しかし、ふたを開けて見れば第1話から、挫折した主人公、巨悪の大資本、銀行の融資担当……など、お馴染みキーワードがそろい踏みの“THE・日曜劇場”なストーリー。多少想像とは違いましたが、従来の日曜劇場とは違う新鮮な印象を感じました。その理由は前述の20代主人公・舞台がゲーム業界ということ以外に、敵役のオダギリさんの存在なくして語れません。

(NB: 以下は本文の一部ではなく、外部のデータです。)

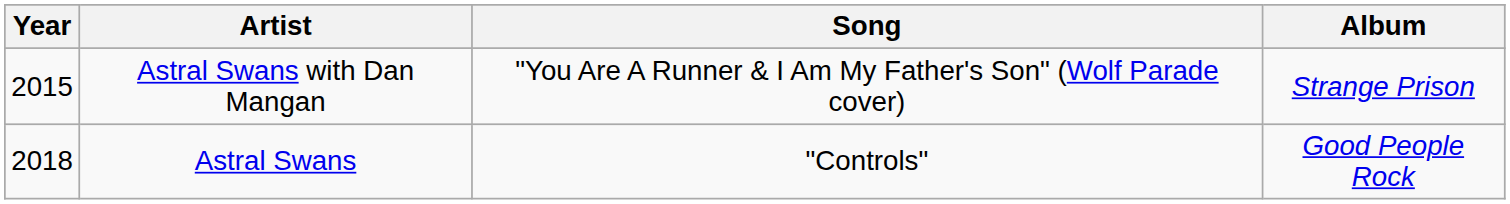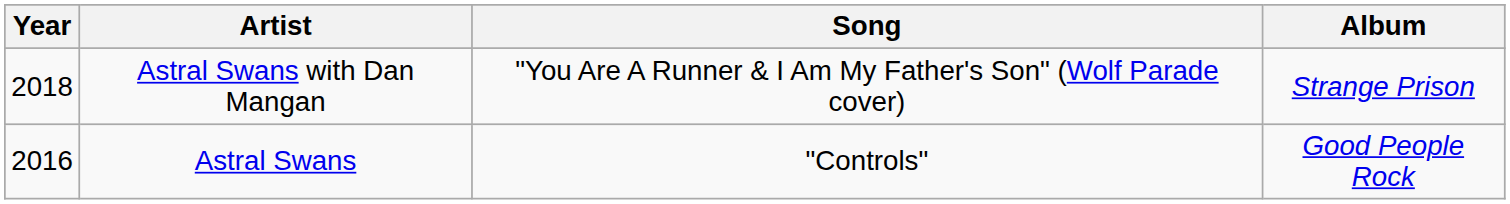Astral Swans with Dan Mangan | Year: 2015 -> 2018
Astral Swans | Year: 2018 -> 2016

もしここで予定通りこの枠の常連俳優・香川照之さんがそのまま出演していたら、ありきたりでどこかで見たような印象になっていたでしょう。オダギリさんが演じたことで、王道の展開でありながらも、現代的で新しい空気感を生み出し、いい化学反応を起こしていたように感じました。
放送開始前はオダギリさんの代役について「二人のタイプが全く違うのに大丈夫?」「代役と言えどミスキャストすぎでは」という心配の声もありましたが、いざ第一回が放映されると「大正解」「逆に香川照之だったら違和感」などという意見が大半を占めました。